- Original poster
- Directed by: Larry Peerce
- Written by: Jean-Claude Tramont
- Produced by: Dominick Dunne
- Starring: Elizabeth Taylor Helmut Berger Keith Baxter Henry Fonda
- Cinematography: Ennio Guarnieri
- Edited by: Marion Rothman
- Music by: Maurice Jarre
- Production company: Sagittarius Productions
- Distributed by: Paramount Pictures
- Release date: November 21, 1973;
- Running time: 99 minutes
- Country: United States
- Language: English

= Ash Wednesday (1973 film) =

1973 film by Larry Peerce

Ash Wednesday is a 1973 American drama film directed by Larry Peerce and starring Elizabeth Taylor. It was produced by Dominick Dunne. The screenplay by Jean-Claude Tramont focuses on the effect that extensive cosmetic surgery has on the life of a middle-aged married woman.

==Plot==
In a desperate attempt to save her faltering marriage, 55-year-old Barbara Sawyer submits to full-body plastic surgery in a Swiss clinic, then checks into an exclusive ski resort, Cortina d'Ampezzo, to await the arrival of her attorney-husband Mark. Reveling in her considerably younger and tauter appearance, she allows playboy Erich to seduce her. When Mark finally arrives, he makes an announcement that changes Barbara's initial plans forever.

==Cast==
- Elizabeth Taylor as Barbara Sawyer
- Henry Fonda as Mark Sawyer
- Helmut Berger as Erich
- Keith Baxter as David
- Margaret Blye as Barbara's daughter

==Production==
Producer Dominick Dunne wrote, "There were problems on the picture right from the beginning. We kept getting more and more behind schedule. A lot of us were drinking too much, as was I, and a few were snorting too much, as was I … Elizabeth [Taylor] was chronically late …," sometimes as many as three hours late, but Dunne felt it would be pointless to try to rein in the star. Dunne also alleges that when he was a stage manager in 1950s New York, he had known the screenwriter as a pageboy called Jack Schwartz: "It made for complications on the picture, on top of the complications of being overschedule and overbudget."

==Critical reception==
The film's critical reception was reasonably favorable, particularly for Taylor, who was nominated for a Golden Globe. Rex Reed's review in The New York Observer amounted to a love letter to Taylor: "She's subtle, sensitive, glowing with freshness and beauty, fifty pounds lighter in weight, her hair is coiffed simply, her clothes ravishing, her make-up a symphony of perfection. For those who grew up in love with Elizabeth Taylor, the movie is pure magic. She is once again the kind of star marquees light up for."
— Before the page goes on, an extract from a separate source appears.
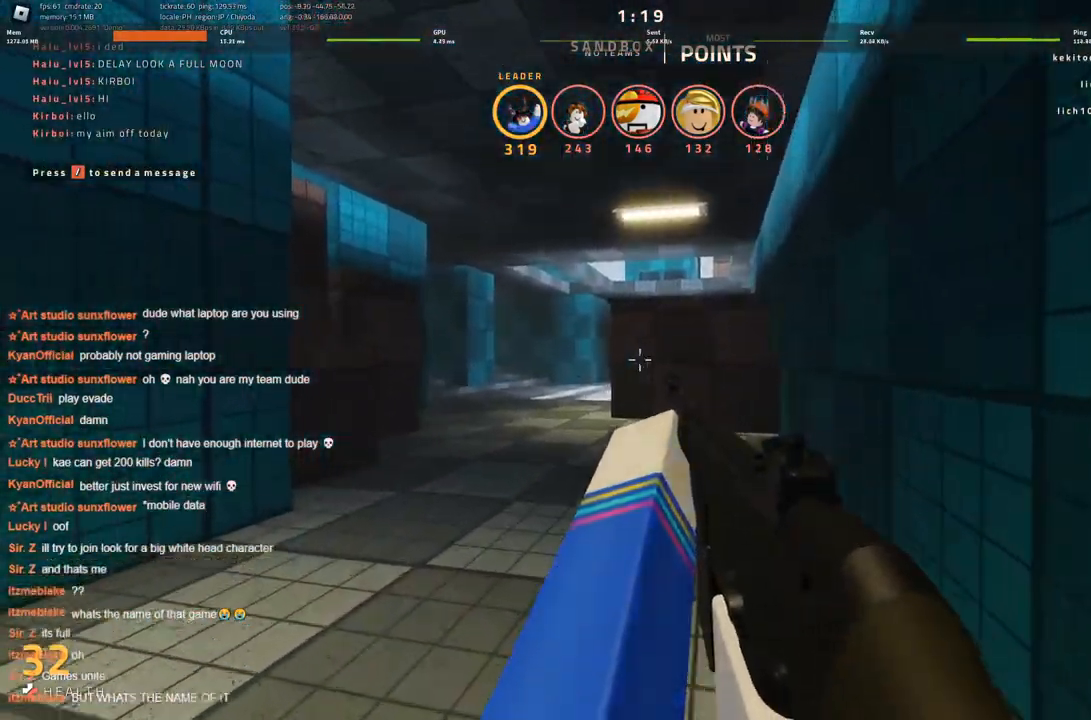
{"keys": ["a", "w"], "events": []}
Variety agreed: "Taylor, fashionably gowned and bejeweled carries the film almost single-handedly. Fonda is excellent in his climactic appearance, an unusually superb casting idea. Taylor's performance also is very good, and relative to many of her recent roles, this is one of the strongest and most effective in some time. Her beauty remains sensational."

Vincent Canby of The New York Times added a dissenting voice, saying the film "was directed by Larry Peerce...and written by Jean-Claude Tramont with all the fearlessness and perception demanded in the boiling of an egg."

Roger Dooley of The Village Voice disagreed, thinking the film contained "Elizabeth Taylor's best role in years...Jean-Claude Tramont's screenplay, directed by Larry Peerce, makes one remember why millions of people used to enjoy movies."

In a critique that spoils the plot, Roger Ebert of the Chicago Sun-Times wrote, "The movie's story is not really very interesting, but we're intrigued because the star is Taylor. She's 40 or 41 now, and yet she looks great. There's a kind of voyeuristic sensuality in watching her look at herself in the mirror (which she spends no end of time doing)...Maybe the fundamental problem with the movie is that we can't quite believe any man would leave Elizabeth Taylor. It's a good thing we never see Henry Fonda's bimbo, because if we did, we wouldn't be convinced."

The National Organization for Women gave the film a "Discarded Older Woman" award during "its annual putdown of male chauvinism" in the media on Women's Equality Day in 1974.

==Awards and nominations==
Elizabeth Taylor was nominated for the Golden Globe Award for Best Actress – Motion Picture Drama.